I was in the chorus of Brigadoon, then the following year I was again a singer in the chorus, but also started off a song by playing the introduction on the banjo as a character called “Banjo Sam” in the school’s production of Oklahoma. In my senior year I was in the cast of My Fair Lady, as a singer, a dancer, and a character referred to as “Selsey Man” with one spoken line with an accent.
When I attended the University of Evansville, which had earned nationwide recognition for it’s dramatic productions, I took part in a couple of it’s offerings. I played the part of one of the “Guests” in the farcical play, “A Flea in Her Ear”. (If you haven’t figured it out yet, I seemed to seek out parts where I was on stage, but didn’t really have to do much.)
That was the case when I got a part in Marat Sade, a bizarre play supposedly put on by the inmates of an insane asylum. Type castings made me a natural, as one of the inmates. It was a really enjoyable part, where I didn’t really have to do much except look crazy while wandering around on the thrust stage close to the audience, staring at them.

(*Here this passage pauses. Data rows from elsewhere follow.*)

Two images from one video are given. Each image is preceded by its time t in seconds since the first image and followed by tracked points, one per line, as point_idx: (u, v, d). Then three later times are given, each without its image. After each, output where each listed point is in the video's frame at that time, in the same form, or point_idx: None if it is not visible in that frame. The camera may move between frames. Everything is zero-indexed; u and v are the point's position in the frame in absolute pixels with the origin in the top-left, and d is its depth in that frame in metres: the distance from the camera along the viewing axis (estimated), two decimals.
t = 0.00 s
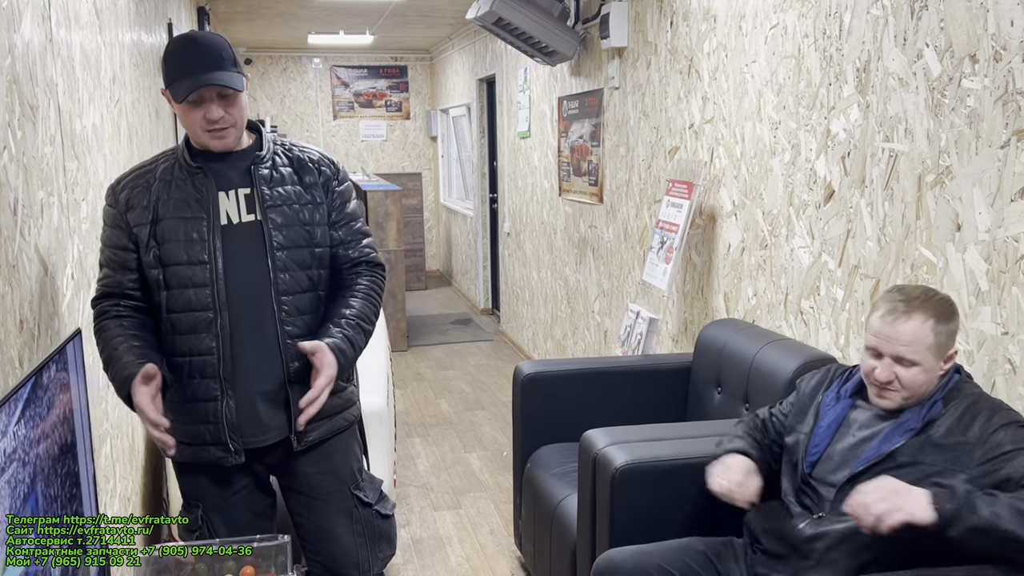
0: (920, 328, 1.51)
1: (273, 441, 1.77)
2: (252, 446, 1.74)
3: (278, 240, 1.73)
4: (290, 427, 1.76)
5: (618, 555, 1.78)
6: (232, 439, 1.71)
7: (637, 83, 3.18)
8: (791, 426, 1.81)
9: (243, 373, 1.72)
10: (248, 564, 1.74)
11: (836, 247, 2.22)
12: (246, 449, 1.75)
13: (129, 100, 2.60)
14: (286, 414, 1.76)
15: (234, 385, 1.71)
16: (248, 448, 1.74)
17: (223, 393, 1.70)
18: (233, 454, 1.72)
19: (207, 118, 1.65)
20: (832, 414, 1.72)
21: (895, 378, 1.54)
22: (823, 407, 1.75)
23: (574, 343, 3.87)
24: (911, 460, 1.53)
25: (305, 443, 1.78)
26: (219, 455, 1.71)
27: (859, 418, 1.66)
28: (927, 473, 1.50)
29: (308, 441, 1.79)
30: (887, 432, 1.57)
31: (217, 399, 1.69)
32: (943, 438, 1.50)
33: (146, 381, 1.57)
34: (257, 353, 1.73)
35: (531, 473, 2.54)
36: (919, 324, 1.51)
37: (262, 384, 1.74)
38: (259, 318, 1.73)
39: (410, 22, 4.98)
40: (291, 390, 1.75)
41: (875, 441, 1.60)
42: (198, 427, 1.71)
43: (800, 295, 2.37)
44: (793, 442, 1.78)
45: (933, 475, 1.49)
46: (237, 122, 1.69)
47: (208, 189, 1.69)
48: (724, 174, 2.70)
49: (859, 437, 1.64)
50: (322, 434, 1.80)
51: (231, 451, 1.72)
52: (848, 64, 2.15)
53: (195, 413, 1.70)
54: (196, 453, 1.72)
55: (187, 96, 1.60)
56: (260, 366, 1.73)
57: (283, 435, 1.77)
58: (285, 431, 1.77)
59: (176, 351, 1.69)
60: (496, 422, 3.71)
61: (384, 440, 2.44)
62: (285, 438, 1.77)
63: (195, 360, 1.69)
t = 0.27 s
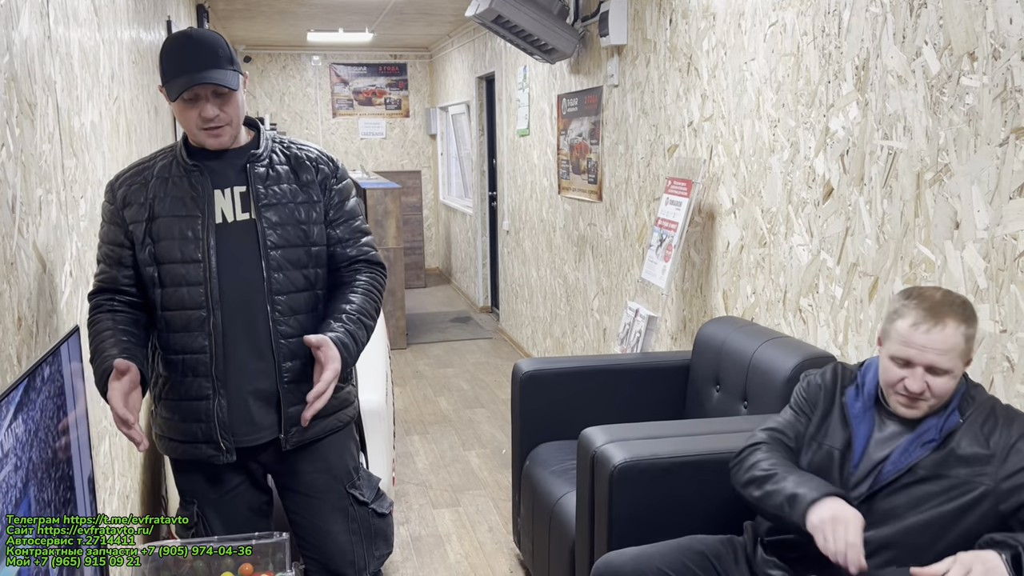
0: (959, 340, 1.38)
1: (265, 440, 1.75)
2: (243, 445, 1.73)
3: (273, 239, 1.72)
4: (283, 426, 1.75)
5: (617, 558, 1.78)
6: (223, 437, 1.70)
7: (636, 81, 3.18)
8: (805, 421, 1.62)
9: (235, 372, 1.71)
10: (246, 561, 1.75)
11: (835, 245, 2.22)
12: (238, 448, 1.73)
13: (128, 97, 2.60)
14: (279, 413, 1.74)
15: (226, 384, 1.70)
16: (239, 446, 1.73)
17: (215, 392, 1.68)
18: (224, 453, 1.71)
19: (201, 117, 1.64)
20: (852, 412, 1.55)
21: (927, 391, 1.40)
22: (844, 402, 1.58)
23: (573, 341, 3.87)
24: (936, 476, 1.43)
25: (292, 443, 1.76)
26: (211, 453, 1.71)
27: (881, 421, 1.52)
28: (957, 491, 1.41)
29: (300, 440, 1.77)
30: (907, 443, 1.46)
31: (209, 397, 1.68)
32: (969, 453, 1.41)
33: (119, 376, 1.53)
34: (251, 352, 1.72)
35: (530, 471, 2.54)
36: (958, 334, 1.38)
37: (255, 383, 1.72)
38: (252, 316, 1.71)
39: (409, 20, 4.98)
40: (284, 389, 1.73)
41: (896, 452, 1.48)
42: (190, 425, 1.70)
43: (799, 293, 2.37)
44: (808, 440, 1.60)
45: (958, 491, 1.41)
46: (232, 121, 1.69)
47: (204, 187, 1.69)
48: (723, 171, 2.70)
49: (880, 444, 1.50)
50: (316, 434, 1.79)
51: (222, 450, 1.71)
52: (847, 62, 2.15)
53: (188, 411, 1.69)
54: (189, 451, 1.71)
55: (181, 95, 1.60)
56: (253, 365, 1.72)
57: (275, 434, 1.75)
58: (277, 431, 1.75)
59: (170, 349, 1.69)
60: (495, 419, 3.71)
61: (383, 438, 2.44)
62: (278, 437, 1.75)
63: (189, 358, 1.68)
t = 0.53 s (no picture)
0: (997, 361, 1.33)
1: (264, 439, 1.75)
2: (242, 444, 1.72)
3: (273, 237, 1.72)
4: (282, 425, 1.74)
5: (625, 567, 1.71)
6: (222, 436, 1.70)
7: (638, 79, 3.17)
8: (822, 429, 1.58)
9: (234, 370, 1.71)
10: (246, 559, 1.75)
11: (837, 244, 2.22)
12: (236, 446, 1.73)
13: (130, 95, 2.59)
14: (278, 412, 1.74)
15: (225, 382, 1.70)
16: (238, 445, 1.73)
17: (214, 390, 1.68)
18: (222, 451, 1.71)
19: (205, 114, 1.64)
20: (872, 424, 1.53)
21: (960, 412, 1.36)
22: (863, 413, 1.55)
23: (574, 339, 3.87)
24: (956, 491, 1.43)
25: (293, 443, 1.76)
26: (209, 451, 1.70)
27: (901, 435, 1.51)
28: (974, 506, 1.42)
29: (299, 439, 1.77)
30: (929, 458, 1.46)
31: (208, 396, 1.68)
32: (988, 469, 1.41)
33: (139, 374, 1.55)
34: (250, 350, 1.72)
35: (531, 469, 2.54)
36: (997, 355, 1.33)
37: (254, 382, 1.72)
38: (251, 315, 1.71)
39: (411, 18, 4.97)
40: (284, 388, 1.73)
41: (917, 467, 1.47)
42: (189, 423, 1.70)
43: (801, 291, 2.37)
44: (826, 451, 1.57)
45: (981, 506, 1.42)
46: (235, 118, 1.69)
47: (205, 184, 1.69)
48: (725, 169, 2.69)
49: (901, 458, 1.50)
50: (314, 433, 1.78)
51: (220, 449, 1.71)
52: (849, 60, 2.14)
53: (186, 409, 1.69)
54: (188, 449, 1.71)
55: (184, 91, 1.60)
56: (252, 363, 1.72)
57: (273, 433, 1.75)
58: (275, 430, 1.75)
59: (170, 346, 1.69)
60: (496, 418, 3.71)
61: (384, 436, 2.44)
62: (277, 436, 1.75)
63: (188, 356, 1.68)
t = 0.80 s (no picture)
0: (1017, 388, 1.33)
1: (269, 437, 1.75)
2: (248, 442, 1.73)
3: (274, 235, 1.73)
4: (285, 423, 1.74)
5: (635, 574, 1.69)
6: (228, 434, 1.70)
7: (642, 78, 3.17)
8: (816, 460, 1.59)
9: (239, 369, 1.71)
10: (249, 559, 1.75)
11: (841, 243, 2.21)
12: (243, 445, 1.73)
13: (134, 94, 2.60)
14: (283, 411, 1.74)
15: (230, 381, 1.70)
16: (244, 444, 1.73)
17: (219, 389, 1.69)
18: (229, 450, 1.71)
19: (211, 111, 1.65)
20: (867, 447, 1.53)
21: (974, 435, 1.36)
22: (855, 437, 1.55)
23: (577, 338, 3.88)
24: (964, 504, 1.45)
25: (296, 441, 1.75)
26: (216, 450, 1.71)
27: (899, 454, 1.51)
28: (983, 518, 1.44)
29: (303, 437, 1.76)
30: (934, 474, 1.47)
31: (214, 394, 1.69)
32: (995, 481, 1.43)
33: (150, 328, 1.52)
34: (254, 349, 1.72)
35: (535, 468, 2.54)
36: (1017, 383, 1.33)
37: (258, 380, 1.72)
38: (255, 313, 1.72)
39: (414, 17, 4.98)
40: (286, 386, 1.73)
41: (921, 484, 1.48)
42: (195, 422, 1.70)
43: (804, 291, 2.37)
44: (823, 481, 1.58)
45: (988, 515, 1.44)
46: (241, 117, 1.69)
47: (207, 183, 1.70)
48: (728, 169, 2.69)
49: (901, 477, 1.50)
50: (315, 432, 1.78)
51: (227, 447, 1.71)
52: (853, 60, 2.14)
53: (193, 408, 1.70)
54: (194, 448, 1.71)
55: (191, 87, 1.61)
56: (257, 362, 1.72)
57: (277, 432, 1.75)
58: (280, 428, 1.75)
59: (175, 345, 1.69)
60: (499, 417, 3.71)
61: (388, 436, 2.44)
62: (281, 434, 1.75)
63: (193, 355, 1.68)
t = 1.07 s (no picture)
0: None
1: (277, 434, 1.76)
2: (257, 439, 1.73)
3: (283, 232, 1.73)
4: (293, 420, 1.75)
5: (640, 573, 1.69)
6: (238, 431, 1.71)
7: (648, 77, 3.17)
8: (821, 469, 1.58)
9: (249, 366, 1.72)
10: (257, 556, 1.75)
11: (848, 242, 2.21)
12: (252, 442, 1.74)
13: (142, 92, 2.61)
14: (291, 407, 1.74)
15: (240, 378, 1.71)
16: (253, 441, 1.73)
17: (229, 385, 1.69)
18: (238, 446, 1.71)
19: (234, 98, 1.67)
20: (871, 454, 1.53)
21: (983, 444, 1.36)
22: (861, 445, 1.55)
23: (583, 337, 3.88)
24: (971, 509, 1.45)
25: (300, 439, 1.75)
26: (225, 447, 1.71)
27: (904, 460, 1.51)
28: (991, 522, 1.44)
29: (311, 434, 1.77)
30: (940, 480, 1.47)
31: (223, 391, 1.69)
32: (1003, 485, 1.43)
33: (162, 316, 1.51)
34: (263, 346, 1.73)
35: (540, 466, 2.54)
36: None
37: (268, 377, 1.73)
38: (264, 310, 1.72)
39: (421, 15, 4.98)
40: (295, 382, 1.74)
41: (927, 490, 1.48)
42: (204, 419, 1.70)
43: (811, 290, 2.37)
44: (829, 489, 1.57)
45: (997, 520, 1.44)
46: (259, 108, 1.73)
47: (218, 180, 1.70)
48: (735, 167, 2.69)
49: (907, 484, 1.50)
50: (322, 429, 1.78)
51: (237, 444, 1.71)
52: (860, 58, 2.14)
53: (202, 405, 1.70)
54: (203, 445, 1.72)
55: (217, 73, 1.63)
56: (266, 359, 1.73)
57: (286, 429, 1.75)
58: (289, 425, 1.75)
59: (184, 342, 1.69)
60: (505, 415, 3.72)
61: (394, 433, 2.45)
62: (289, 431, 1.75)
63: (202, 352, 1.69)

My part became more important, when one of the major actors, who was supposed to be hung up on a cross during one part of the play, had to go into the hospital for his leukemia, leaving the play is disarray.
The director wanted to continue to use the cross scene despite the absence of the character, and had several time commented to me how much I looked like Jesus, with my long hair and beard. He decided that when the cross scene came, the inmates would just grab me, and string me up on the cross, hoisting me up above the audience. This action didn’t make much sense, but the play was fairly chaotic anyway, so it probably didn’t make much difference to the audience.
It was one of the strangest feelings of my life to find myself tied to a cross, swaying above the audience. I hung there not really knowing what to think of the situation.
McBride has had an active drama group that used to put on a play every year until Covid hit. Although I hadn’t been a part of any of their productions, in 2005, after one of their main actors had to dropped out of their upcoming production of the comical mystery, “Tiptoe Through The Tombstones,” they began to pressure me to take the part. They urged me to play Augustus, the domineering patriarch of the murderous family that made its living by killing people.
Augustus was one of the play’s major characters, appearing throughout the play with a lot of lines of dialogue (until he was murdered). I was of course very hesitant about doing it, being afraid of the responsibility of learning and remembering all of Augustus’s speeches, but in the end, the pressure from the cast, most of which were friends, melted my resistance, and I became Augustus (Photo above).
Because Augustus was such a domineering person, many times in the play, I had to yell abusively at the character played by Marilyn Wheeler, a kindly older local woman. I think I often made her cower when I began my angry diatribes at her, and inside I felt horrible for doing it, but that was the part.
Being in a play was fascinating, and also a bit scary. Sometimes during a performance, someone would forget or misspeak their lines, which would really cascading mess in the flow of the dialogue, but somehow things miraculously eventually got back on track.
I really didn’t like the pressure of the performances, so after “Tombstone” was over, I shied away from trying out for any of the other plays, preferring to sit in the audience instead of being on stage.